=== TASK INSTRUCTIONS ===
Could you write out the records below exactly as they appear, leaving out any pictures?

=== AVAILABLE DATA ===
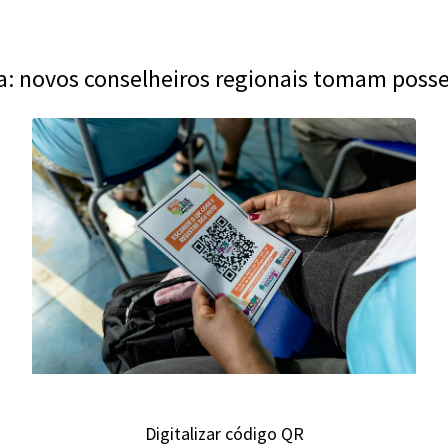
: novos conselheiros regionais tomam posse
Digitalizar código QR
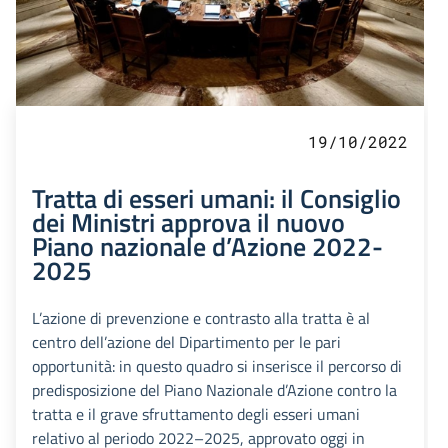
19/10/2022
Tratta di esseri umani: il Consiglio
dei Ministri approva il nuovo
Piano nazionale d’Azione 2022-
2025
L’azione di prevenzione e contrasto alla tratta è al
centro dell’azione del Dipartimento per le pari
opportunità: in questo quadro si inserisce il percorso di
predisposizione del Piano Nazionale d’Azione contro la
tratta e il grave sfruttamento degli esseri umani
relativo al periodo 2022–2025, approvato oggi in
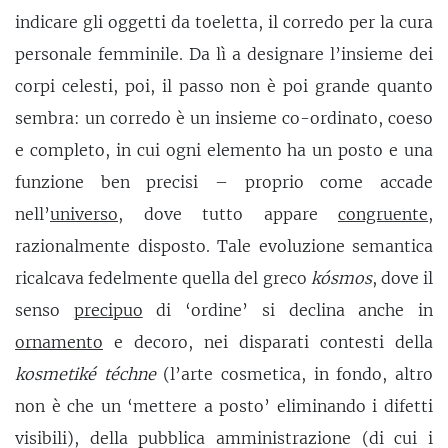
indicare gli oggetti da toeletta, il corredo per la cura
personale femminile. Da lì a designare l’insieme dei
corpi celesti, poi, il passo non è poi grande quanto
sembra: un corredo è un insieme co-ordinato, coeso
e completo, in cui ogni elemento ha un posto e una
funzione ben precisi – proprio come accade
nell’
universo
, dove tutto appare
congruente
,
razionalmente disposto. Tale evoluzione semantica
ricalcava fedelmente quella del greco
kósmos
, dove il
senso
precipuo
di ‘ordine’ si declina anche in
ornamento
e decoro, nei disparati contesti della
kosmetiké téchne
(l’arte cosmetica, in fondo, altro
non è che un ‘mettere a posto’ eliminando i difetti
visibili), della pubblica amministrazione (di cui i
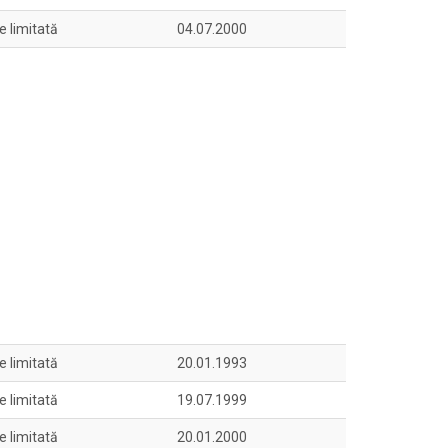
e limitată
04.07.2000
e limitată
20.01.1993
e limitată
19.07.1999
e limitată
20.01.2000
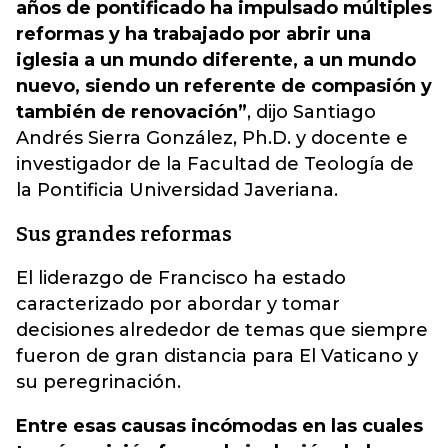
años de pontificado ha impulsado múltiples
reformas y ha trabajado por abrir una
iglesia a un mundo diferente, a un mundo
nuevo, siendo un referente de compasión y
también de renovación”
, dijo Santiago
Andrés Sierra González, Ph.D. y docente e
investigador de la Facultad de Teología de
la Pontificia Universidad Javeriana.
Sus grandes reformas
El liderazgo de Francisco ha estado
caracterizado por abordar y tomar
decisiones alrededor de temas que siempre
fueron de gran distancia para El Vaticano y
su peregrinación.
Entre esas causas incómodas en las cuales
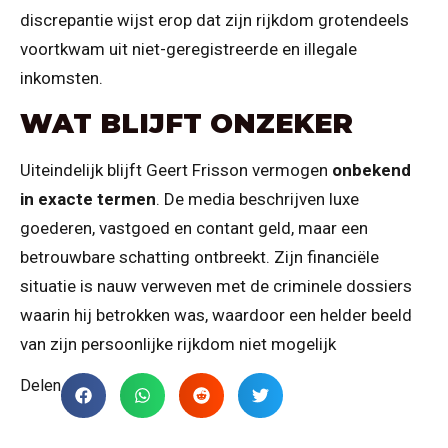
discrepantie wijst erop dat zijn rijkdom grotendeels
voortkwam uit niet-geregistreerde en illegale
inkomsten.
WAT BLIJFT ONZEKER
Uiteindelijk blijft Geert Frisson vermogen
onbekend
in exacte termen
. De media beschrijven luxe
goederen, vastgoed en contant geld, maar een
betrouwbare schatting ontbreekt. Zijn financiële
situatie is nauw verweven met de criminele dossiers
waarin hij betrokken was, waardoor een helder beeld
van zijn persoonlijke rijkdom niet mogelijk
Delen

=== ANSWER SPACE ===
: novos conselheiros regionais tomam posse
Digitalizar código QR
19/10/2022
Tratta di esseri umani: il Consiglio
dei Ministri approva il nuovo
Piano nazionale d’Azione 2022-
2025
L’azione di prevenzione e contrasto alla tratta è al
centro dell’azione del Dipartimento per le pari
opportunità: in questo quadro si inserisce il percorso di
predisposizione del Piano Nazionale d’Azione contro la
tratta e il grave sfruttamento degli esseri umani
relativo al periodo 2022–2025, approvato oggi in
indicare gli oggetti da toeletta, il corredo per la cura
personale femminile. Da lì a designare l’insieme dei
corpi celesti, poi, il passo non è poi grande quanto
sembra: un corredo è un insieme co-ordinato, coeso
e completo, in cui ogni elemento ha un posto e una
funzione ben precisi – proprio come accade
nell’
universo
, dove tutto appare
congruente
,
razionalmente disposto. Tale evoluzione semantica
ricalcava fedelmente quella del greco
kósmos
, dove il
senso
precipuo
di ‘ordine’ si declina anche in
ornamento
e decoro, nei disparati contesti della
kosmetiké téchne
(l’arte cosmetica, in fondo, altro
non è che un ‘mettere a posto’ eliminando i difetti
visibili), della pubblica amministrazione (di cui i
e limitată
04.07.2000
e limitată
20.01.1993
e limitată
19.07.1999
e limitată
20.01.2000
años de pontificado ha impulsado múltiples
reformas y ha trabajado por abrir una
iglesia a un mundo diferente, a un mundo
nuevo, siendo un referente de compasión y
también de renovación”
, dijo Santiago
Andrés Sierra González, Ph.D. y docente e
investigador de la Facultad de Teología de
la Pontificia Universidad Javeriana.
Sus grandes reformas
El liderazgo de Francisco ha estado
caracterizado por abordar y tomar
decisiones alrededor de temas que siempre
fueron de gran distancia para El Vaticano y
su peregrinación.
Entre esas causas incómodas en las cuales
discrepantie wijst erop dat zijn rijkdom grotendeels
voortkwam uit niet-geregistreerde en illegale
inkomsten.
WAT BLIJFT ONZEKER
Uiteindelijk blijft Geert Frisson vermogen
onbekend
in exacte termen
. De media beschrijven luxe
goederen, vastgoed en contant geld, maar een
betrouwbare schatting ontbreekt. Zijn financiële
situatie is nauw verweven met de criminele dossiers
waarin hij betrokken was, waardoor een helder beeld
van zijn persoonlijke rijkdom niet mogelijk
Delen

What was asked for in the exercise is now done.